Frage an Carsten Schneider von Bryan Siering w. bezüglich Wirtschaft
Sehr geehrter Her Schneider
wie stehen Sie persönlich und auch öffentlich zitierfähig (bitte nicht die Parteimeinung) zur generellen Zwangsmitgliedschaft aller Unternehmen in den Industrie- und Handelskammern / Handwerkskammern?
Wie stehen Sie zur Forderung der grossen Mehrheit der kleinen und mittleren Unternehmen (vgl. Umfragen von Markt-Intern, Die Welt, Impulse etc.) und Handwerksbetriebe, den generellen Kammerzwang, sprich den Zwang zur (Pflicht)Mitgliedschaft zu beenden?
Kennen Sie die von den Kammer-Kritikern vorgelegten Alternativen?
( http://www.kammerjaeger.org/pdfs/alternativen05.pdf )

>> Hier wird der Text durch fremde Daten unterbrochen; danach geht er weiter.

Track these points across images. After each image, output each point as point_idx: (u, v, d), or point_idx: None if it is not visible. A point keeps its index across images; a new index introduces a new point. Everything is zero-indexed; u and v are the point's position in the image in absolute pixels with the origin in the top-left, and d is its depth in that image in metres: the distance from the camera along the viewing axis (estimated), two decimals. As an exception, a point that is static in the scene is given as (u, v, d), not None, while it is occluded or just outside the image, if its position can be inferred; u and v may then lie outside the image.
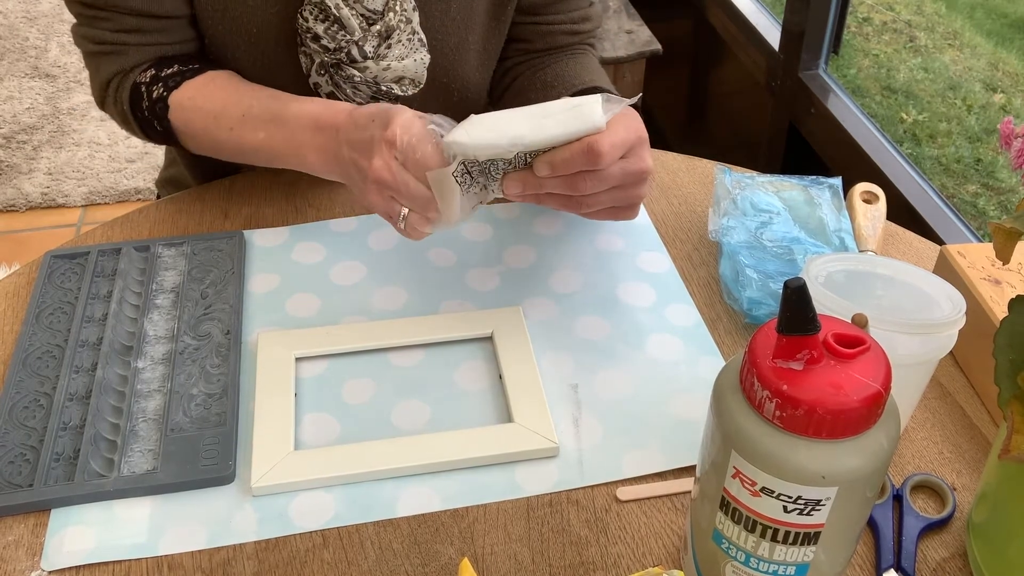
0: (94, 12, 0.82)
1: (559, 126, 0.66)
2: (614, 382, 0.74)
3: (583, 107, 0.66)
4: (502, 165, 0.68)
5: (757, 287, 0.78)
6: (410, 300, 0.81)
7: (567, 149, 0.66)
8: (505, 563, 0.62)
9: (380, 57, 0.83)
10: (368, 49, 0.82)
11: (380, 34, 0.82)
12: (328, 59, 0.83)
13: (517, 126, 0.66)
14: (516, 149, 0.66)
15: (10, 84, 2.54)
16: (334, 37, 0.81)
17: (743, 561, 0.53)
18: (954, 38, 2.49)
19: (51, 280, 0.81)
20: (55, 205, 2.20)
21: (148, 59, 0.85)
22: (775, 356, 0.47)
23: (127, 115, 0.86)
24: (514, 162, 0.68)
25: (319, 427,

Werden Sie in Kenntnis dieser Argumente und den aufgezeigten Alternativen sich aktiv auf politischem Weg für eine schnelle Abschaffung der Zwangsmitgliedschaft in den Kammern einsetzen?
Vielen Dank
Ihr
Bryan Siering
www.nein-zum-zwang.de
Sehr geehrter Herr Siering,
vielen Dank für Ihre Email. Die Industrie- und Handelskammern (IHK) vertreten als eigenverantwortliche öffentlich-rechtliche Körperschaften das Interesse ihrer zugehörigen Unternehmen gegenüber Kommunen, Landesregierungen und regionalen staatlichen Stellen. Dabei nehmen die IHK vielfältige Aufgaben anstelle des Staates wahr. Sie stellen Ursprungszeugnisse aus, nehmen Prüfungen bei der Berufsbildung ab, vereidigen Sachverständige, führen gutachterliche Tätigkeiten für die staatlichen Verwaltungen und für die Gerichte durch und erfüllen gesetzlich festgelegte Informationspflichten. Viele dieser Aufgaben hat der Staat den IHK übertragen. Soweit ich das Wirken der IHK Erfurt überblicke, kann sich deren Arbeit sehen lassen.

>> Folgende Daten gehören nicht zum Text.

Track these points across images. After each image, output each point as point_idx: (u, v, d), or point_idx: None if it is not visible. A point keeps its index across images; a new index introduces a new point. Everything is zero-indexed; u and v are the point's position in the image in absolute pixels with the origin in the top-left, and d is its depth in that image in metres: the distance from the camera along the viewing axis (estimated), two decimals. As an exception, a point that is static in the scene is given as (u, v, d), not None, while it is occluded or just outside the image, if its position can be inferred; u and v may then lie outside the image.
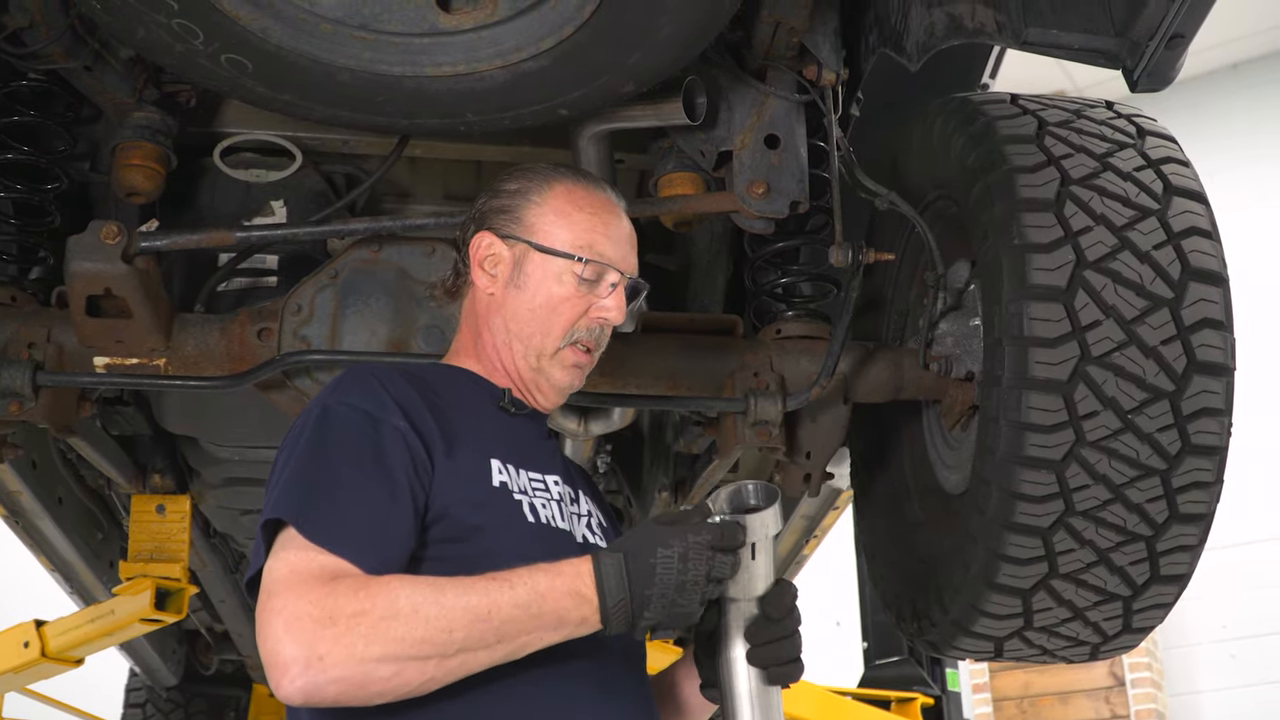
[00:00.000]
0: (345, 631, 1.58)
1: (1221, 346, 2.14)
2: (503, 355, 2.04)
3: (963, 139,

Trotzdem befinden sich die IHK in mehrfacher Hinsicht in einer Legitimationskrise. Während die Kammern in der Nachkriegszeit in Westdeutschland und in der Nachwendezeit in Ostdeutschland einen großen Beitrag beim Wiederaufbau leisteten, der wahrscheinlich auch nur durch die öffentlich-rechtliche Organisationsform erbracht werden konnte, stellt gerade diese heute die Existenz der Kammern zunehmend in Frage. Die Pflichtmitgliedschaft in den IHK kann im europäischen Vergleich als eine Wettbewerbsverzerrung gesehen werden. Das Ziel der Europäischen Union ist es, – unter Sicherung der vertraglich garantierten Dienst- und Niederlassungsfreiheit und durch Abbau nicht zu rechtfertigender freiheits- und wettbewerbsfeindlicher Regelungen und Strukturen – einen einheitlichen Dienstleistungsmarkt zu schaffen. Zumindest die Niederlassungsfreiheit des Art. 43 EGV wird durch eine Zwangsmitgliedschaft und deren Folgen beeinträchtigt. Das entscheidende europarechtliche Problem der Vereinbarkeit des IHKG mit dem EU-Recht ist die Niederlassungsfreiheit. Nach mittlerweile vorherrschender Ansicht schützt diese vor jeglicher – auch nicht ausländer-bezogener – Beschränkung. Der mit der Pflichtmitgliedschaft und den damit verbundenen Pflichten – insbesondere in finanzieller Hinsicht – verbundene Eingriff in die Niederlassungsfreiheit ist hier überhaupt nicht mehr zu übersehen.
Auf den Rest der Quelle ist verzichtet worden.